Avoid these JavaScript APIs with user input:

// DANGEROUS SINKS — never pass untrusted data to these
element.innerHTML = userInput; // use textContent instead
document.write(userInput);
eval(userInput);
setTimeout(userInput, 0); // string form of setTimeout
location.href = userInput; // validate URL schema first
element.setAttribute('src', userInput); // validate URL schema

// SAFE alternatives
element.textContent = userInput; // no HTML parsing
element.setAttribute('data-val', userInput); // data attributes are safe

// URL validation before href/src assignment
function isSafeUrl(url: string): boolean {
  try {
    const parsed = new URL(url, window.location.origin);
    return ['http:', 'https:'].includes(parsed.protocol);
  } catch {
    return false;
  }
}

Details

Three XSS types:

• Reflected — payload in request URL reflected immediately in response
• Stored — payload persisted (database/comments) and rendered to other users
• DOM-based — payload processed entirely in the browser via dangerous JS sinks

Defense priority:

1. Avoid dangerous sinks (structural — most effective)
2. Output encoding per context (HTML, attribute, JS, URL, CSS contexts have different rules)
3. Input sanitization (DOMPurify for HTML, allowlist for other contexts)
4. CSP as last line of defense (catches mistakes)

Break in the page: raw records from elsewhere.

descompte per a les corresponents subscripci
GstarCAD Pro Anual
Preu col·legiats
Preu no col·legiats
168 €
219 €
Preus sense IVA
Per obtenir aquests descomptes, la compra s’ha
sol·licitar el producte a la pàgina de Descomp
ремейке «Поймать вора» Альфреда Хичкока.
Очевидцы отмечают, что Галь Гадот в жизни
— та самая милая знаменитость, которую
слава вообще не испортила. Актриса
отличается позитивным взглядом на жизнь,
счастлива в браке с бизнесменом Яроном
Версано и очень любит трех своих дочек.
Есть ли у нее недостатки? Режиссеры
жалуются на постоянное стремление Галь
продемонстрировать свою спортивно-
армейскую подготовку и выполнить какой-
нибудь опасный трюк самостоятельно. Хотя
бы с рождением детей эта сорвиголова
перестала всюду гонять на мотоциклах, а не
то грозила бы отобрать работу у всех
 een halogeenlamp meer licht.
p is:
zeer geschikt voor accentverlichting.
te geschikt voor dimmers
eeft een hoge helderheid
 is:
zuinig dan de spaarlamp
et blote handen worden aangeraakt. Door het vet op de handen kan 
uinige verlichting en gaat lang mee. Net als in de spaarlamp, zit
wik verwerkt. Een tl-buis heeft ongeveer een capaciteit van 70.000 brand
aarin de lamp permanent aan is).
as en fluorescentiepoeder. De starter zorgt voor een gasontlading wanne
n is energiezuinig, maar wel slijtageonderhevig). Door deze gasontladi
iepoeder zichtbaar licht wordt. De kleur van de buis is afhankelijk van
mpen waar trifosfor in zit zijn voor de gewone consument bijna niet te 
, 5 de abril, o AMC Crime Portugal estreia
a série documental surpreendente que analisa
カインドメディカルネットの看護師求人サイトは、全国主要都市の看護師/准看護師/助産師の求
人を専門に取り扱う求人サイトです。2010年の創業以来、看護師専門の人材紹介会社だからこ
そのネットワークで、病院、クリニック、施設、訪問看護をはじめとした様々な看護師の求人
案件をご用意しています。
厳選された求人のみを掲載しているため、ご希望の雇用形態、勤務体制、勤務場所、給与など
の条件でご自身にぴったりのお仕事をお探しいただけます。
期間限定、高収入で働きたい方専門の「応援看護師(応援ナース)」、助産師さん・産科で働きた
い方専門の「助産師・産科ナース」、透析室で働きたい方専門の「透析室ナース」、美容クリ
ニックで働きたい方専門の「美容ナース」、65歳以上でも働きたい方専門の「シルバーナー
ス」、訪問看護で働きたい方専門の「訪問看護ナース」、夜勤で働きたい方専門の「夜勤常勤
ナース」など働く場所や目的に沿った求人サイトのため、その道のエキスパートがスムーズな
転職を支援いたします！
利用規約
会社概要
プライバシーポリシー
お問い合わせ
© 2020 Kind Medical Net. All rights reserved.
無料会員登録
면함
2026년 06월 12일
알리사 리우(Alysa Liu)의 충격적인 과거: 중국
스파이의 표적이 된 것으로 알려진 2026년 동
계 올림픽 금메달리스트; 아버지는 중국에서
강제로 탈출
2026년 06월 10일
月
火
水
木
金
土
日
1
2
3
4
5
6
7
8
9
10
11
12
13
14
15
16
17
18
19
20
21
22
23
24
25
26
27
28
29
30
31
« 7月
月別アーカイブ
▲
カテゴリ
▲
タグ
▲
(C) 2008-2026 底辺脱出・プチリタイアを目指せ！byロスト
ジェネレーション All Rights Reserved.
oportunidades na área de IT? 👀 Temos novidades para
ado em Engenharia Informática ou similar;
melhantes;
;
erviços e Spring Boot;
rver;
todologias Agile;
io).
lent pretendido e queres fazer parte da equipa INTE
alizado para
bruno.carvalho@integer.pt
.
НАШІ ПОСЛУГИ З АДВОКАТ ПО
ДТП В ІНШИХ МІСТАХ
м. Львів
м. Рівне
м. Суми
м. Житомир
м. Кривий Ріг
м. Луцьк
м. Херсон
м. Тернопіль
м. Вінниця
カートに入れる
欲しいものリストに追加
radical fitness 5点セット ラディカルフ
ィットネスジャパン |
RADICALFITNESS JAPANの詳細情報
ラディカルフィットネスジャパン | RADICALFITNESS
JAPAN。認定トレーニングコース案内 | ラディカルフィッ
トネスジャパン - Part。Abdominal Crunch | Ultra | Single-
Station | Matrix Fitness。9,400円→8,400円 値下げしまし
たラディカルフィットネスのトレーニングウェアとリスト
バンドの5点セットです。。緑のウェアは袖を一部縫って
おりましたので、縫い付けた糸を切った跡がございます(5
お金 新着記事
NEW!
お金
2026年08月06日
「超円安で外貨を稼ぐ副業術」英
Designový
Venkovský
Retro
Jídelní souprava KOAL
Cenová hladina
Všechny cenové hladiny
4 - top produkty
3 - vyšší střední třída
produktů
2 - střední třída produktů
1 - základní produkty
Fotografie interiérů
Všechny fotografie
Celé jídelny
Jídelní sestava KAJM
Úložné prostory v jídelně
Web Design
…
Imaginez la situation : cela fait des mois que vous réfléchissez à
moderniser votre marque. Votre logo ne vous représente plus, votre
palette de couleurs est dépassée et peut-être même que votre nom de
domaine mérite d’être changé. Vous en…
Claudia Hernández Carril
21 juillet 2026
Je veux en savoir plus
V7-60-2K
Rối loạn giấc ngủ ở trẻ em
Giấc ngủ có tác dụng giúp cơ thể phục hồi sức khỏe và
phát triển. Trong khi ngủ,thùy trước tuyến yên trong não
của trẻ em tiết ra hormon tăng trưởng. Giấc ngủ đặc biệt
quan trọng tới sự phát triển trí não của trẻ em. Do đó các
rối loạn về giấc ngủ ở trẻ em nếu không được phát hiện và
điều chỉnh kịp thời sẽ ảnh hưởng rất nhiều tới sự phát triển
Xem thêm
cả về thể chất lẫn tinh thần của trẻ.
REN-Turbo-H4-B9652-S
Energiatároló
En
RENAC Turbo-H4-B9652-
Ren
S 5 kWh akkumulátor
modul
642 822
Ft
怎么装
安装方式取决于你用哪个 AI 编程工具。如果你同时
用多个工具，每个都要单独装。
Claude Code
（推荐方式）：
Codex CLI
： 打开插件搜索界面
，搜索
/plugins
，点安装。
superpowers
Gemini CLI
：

DOMPurify server-side (SSR/Node):

import { JSDOM } from 'jsdom';
import createDOMPurify from 'dompurify';

const window = new JSDOM('').window;
const DOMPurify = createDOMPurify(window as any);
const clean = DOMPurify.sanitize(dirty);

Source

https://owasp.org/www-project-top-ten/

Process

1. Read the instructions and examples in this document.
2. Apply the patterns to your implementation, adapting to your specific context.
3. Verify your implementation against the details and edge cases listed above.

Harness Integration

• Type: knowledge — this skill is a reference document, not a procedural workflow.
• No tools or state — consumed as context by other skills and agents.

Success Criteria

• The patterns described in this document are applied correctly in the implementation.
• Edge cases and anti-patterns listed in this document are avoided.